> **RECORDED INFORMATION**

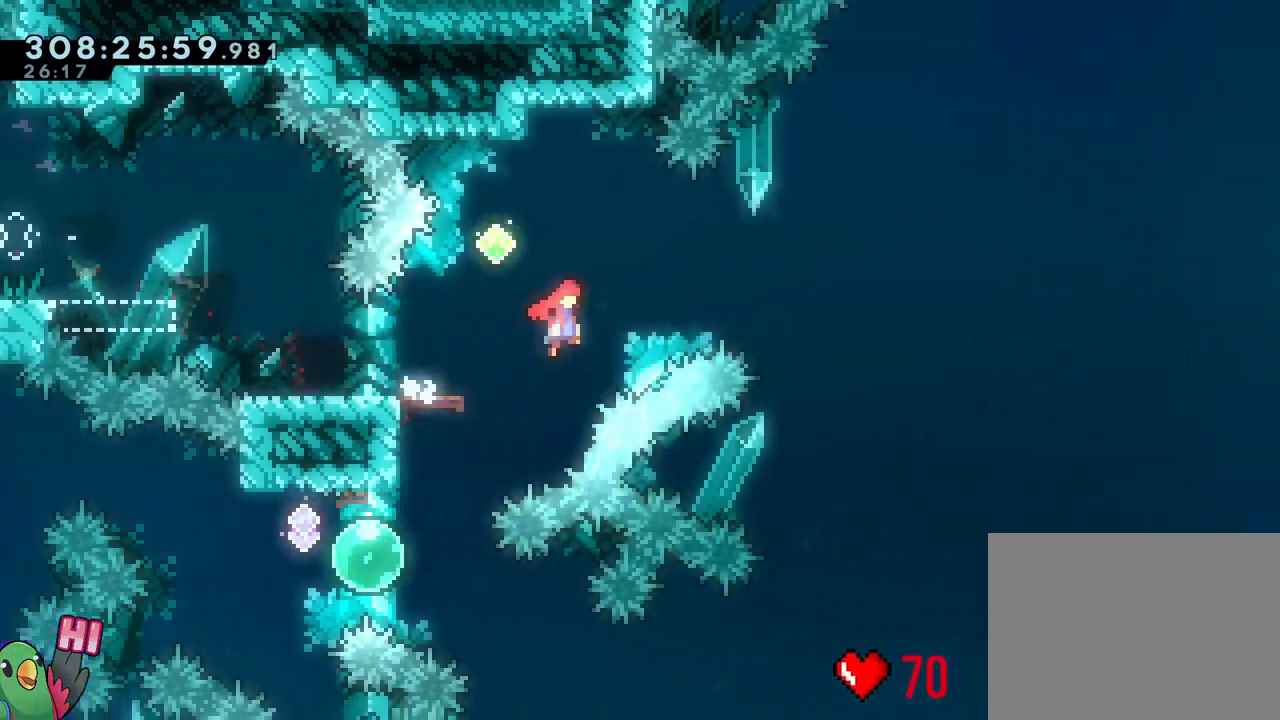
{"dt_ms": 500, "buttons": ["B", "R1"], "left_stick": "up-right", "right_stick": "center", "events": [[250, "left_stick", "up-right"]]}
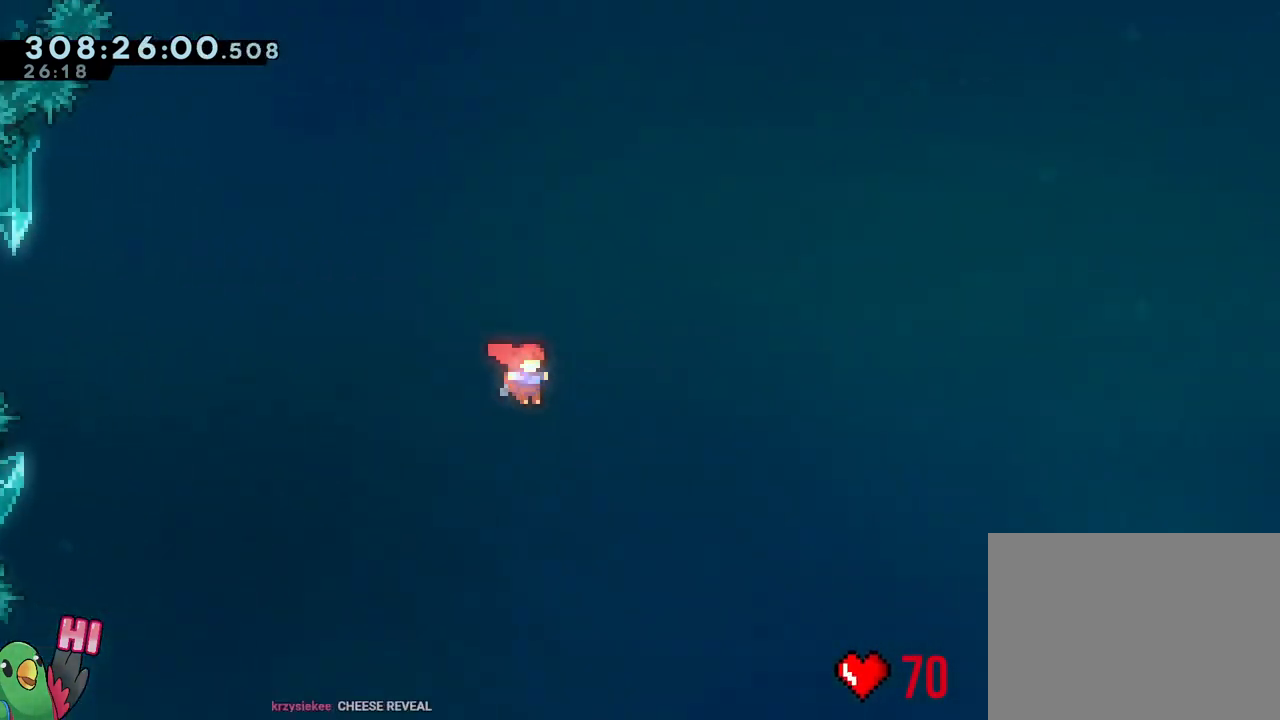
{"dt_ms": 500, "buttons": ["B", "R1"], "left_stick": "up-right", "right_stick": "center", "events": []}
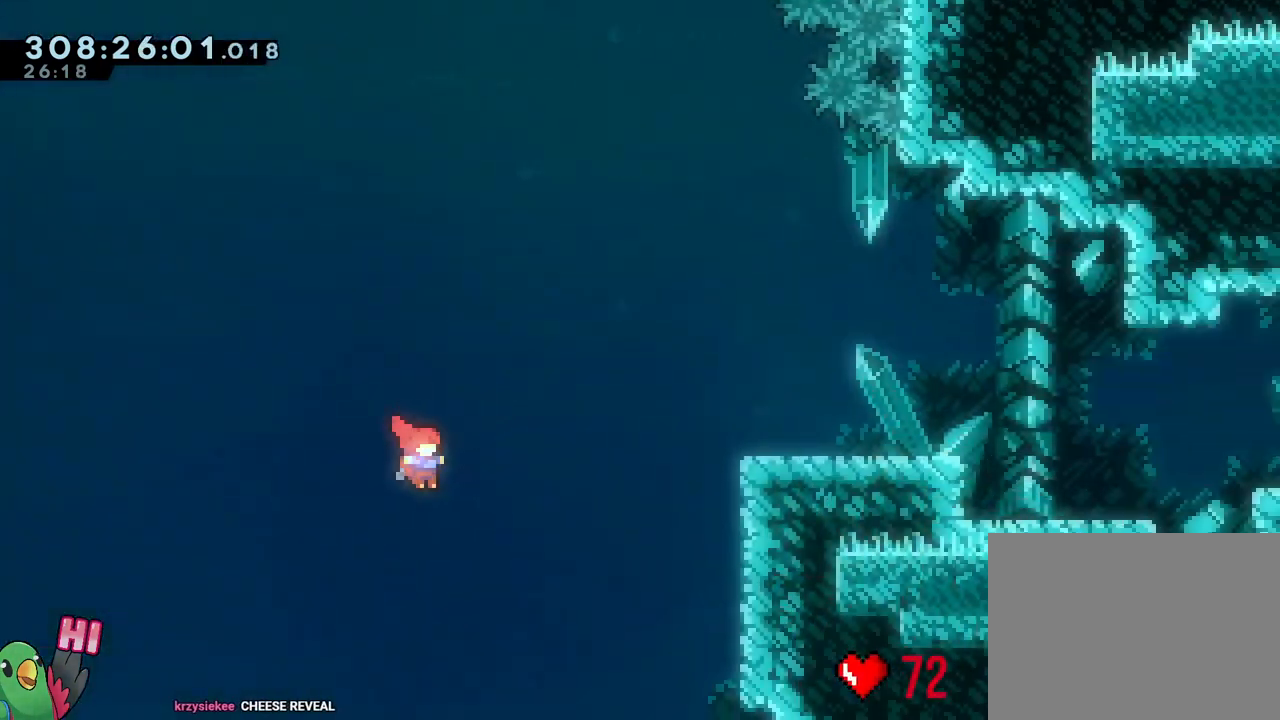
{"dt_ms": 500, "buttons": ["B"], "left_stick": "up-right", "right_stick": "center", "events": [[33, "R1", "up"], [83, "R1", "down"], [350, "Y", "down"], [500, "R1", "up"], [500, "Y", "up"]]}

> **EXERCISE DETAILS**
A faithful copy of all the data above is required, printed exactly and with no pictures.

> **EXPECTED ANSWER**
{"dt_ms": 500, "buttons": ["B", "R1"], "left_stick": "up-right", "right_stick": "center", "events": [[250, "left_stick", "up-right"]]}
{"dt_ms": 500, "buttons": ["B", "R1"], "left_stick": "up-right", "right_stick": "center", "events": []}
{"dt_ms": 500, "buttons": ["B"], "left_stick": "up-right", "right_stick": "center", "events": [[33, "R1", "up"], [83, "R1", "down"], [350, "Y", "down"], [500, "R1", "up"], [500, "Y", "up"]]}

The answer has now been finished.